Our Node struct now only contains a host.Host element inside of it, and we pass our new host in a node struct. Next, we set up a connection with setStreamHandler. After, we setup the infamous DHT using Kademlia and attempt to bootstrap to a node from one of our bootstrap nodes.

After attempting boostrapping, we annouce ourselves on the network for the other incoming peers attempting to join the network. The rest of main that resides in the for loop is dedicated to finding new peers and creating streams with incoming peers on the network.

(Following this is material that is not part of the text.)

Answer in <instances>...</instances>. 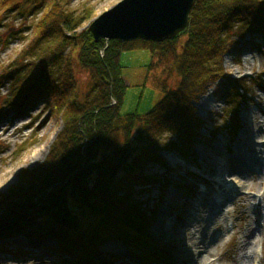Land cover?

Easy Peasy, Automatic Peer Discovery Squeezy

We now have automatic node discovery on our network! I thought that would be a lot harder to implement this than it was, but having the chat application example came to be very useful. Instructions on how to work the repository and the code described above will be in the branch named “pt-2” in this repository. I’m going to go in more depth on the Kademlia algorithm and DHTs in a future blog post or two, but I’ll just leave this a very rough overview of the growth of this project. Feel Free to help contribute to the project and create branches, maybe your changes will be added to the main branch!